Et pourtant, ces professionnels de santé interviennent parfois sans protection adéquate, faute de moyens suffisants mis à leur disposition. Chaque jour, ils s’exposent à des maladies graves au contact des patients, souvent par devoir, mais aussi par contrainte et responsabilité. Dans bien des cas, ce même engagement finit par les épuiser, voire les briser. Il est donc essentiel d’appeler à la retenue. Les médecins ne sont ni des délinquants ni des koulouna , mais des citoyens, des parents, investis d’une mission vitale. Ils sont confrontés à des décisions complexes dans des contextes souvent extrêmes ou leurs propres familles respire la précarité des impaiement.
Lorsqu’une patiente refuse un acte médical parfois sous l’effet de la douleur le praticien se retrouve face à un dilemme : respecter ce refus ou intervenir pour éviter une issue fatale. Supposons qu’il choisisse de ne pas agir, et la transférer faute notamment d’anesthésie, et que la patiente décède en cours de transfert. La responsabilité du médecin serait immédiatement engagée.

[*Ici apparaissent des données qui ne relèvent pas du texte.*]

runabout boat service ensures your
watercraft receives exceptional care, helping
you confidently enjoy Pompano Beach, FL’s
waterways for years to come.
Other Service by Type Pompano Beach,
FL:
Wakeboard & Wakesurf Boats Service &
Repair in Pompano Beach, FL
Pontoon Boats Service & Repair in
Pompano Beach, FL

Et même s’il invoque le refus préalable de la patiente, il n’est pas certain que cela suffise à l’exonérer dans un contexte social marqué par une forte pression émotionnelle. Cependant, limiter l’analyse à la seule responsabilité du médecin serait une erreur. D’autres acteurs doivent également répondre de leurs actes ou de leurs manquements. D’abord, ceux qui ont filmé la scène au lieu d’intervenir. La question de la non-assistance à personne en danger peut légitimement être soulevée.
Défaillance dans la gestion des hôpitaux publics
Responsabilité du ministre de la santé, il doit démissionner pour incompétences.
Dans un cadre médical, le praticien n’agit jamais seul : il est entouré d’une équipe. Face à une situation de tension, une intervention des collègues aurait pu éviter l’escalade. Ensuite, la diffusion d’images d’une patiente constitue une atteinte grave à sa dignité humaine Au-delà des responsabilités individuelles, des défaillances structurelles apparaissent clairement.
Comment expliquer qu’un hôpital général puisse manquer d’anesthésie ? Cette situation interpelle directement la responsabilité des autorités publiques, au premier rang desquelles le ministre de la Santé. La responsabilité du médecin directeur est également engagée :
depuis combien de temps le service fonctionne-t-il dans de telles conditions ? Des mesures ont-elles été prises pour prévenir ce type de drame ?
Enfin, le Conseil National de l’Ordre des Médecins (CNOM) ne saurait être écarté du débat. La question de la formation continue et de la préparation des praticiens à la gestion des situations critiques demeure centrale.
Oui, des fautes ont pu être commises. Oui, elles doivent être sanctionnées. Mais la justice ne peut se construire sous le coup de l’émotion.
Dans d’autres domaines professionnels à risque, comme la boxe, des conséquences tragiques peuvent survenir sans entraîner automatiquement une condamnation pénale émotionnelle. Il en va de même en médecine, où chaque situation doit être appréciée avec rigueur, nuance et humanité.
Condamner les actes fautifs ne signifie pas détruire l’homme. La justice doit passer — mais une justice équilibrée, lucide et responsable, à la hauteur des enjeux humains et sociaux qu’elle prétend réguler.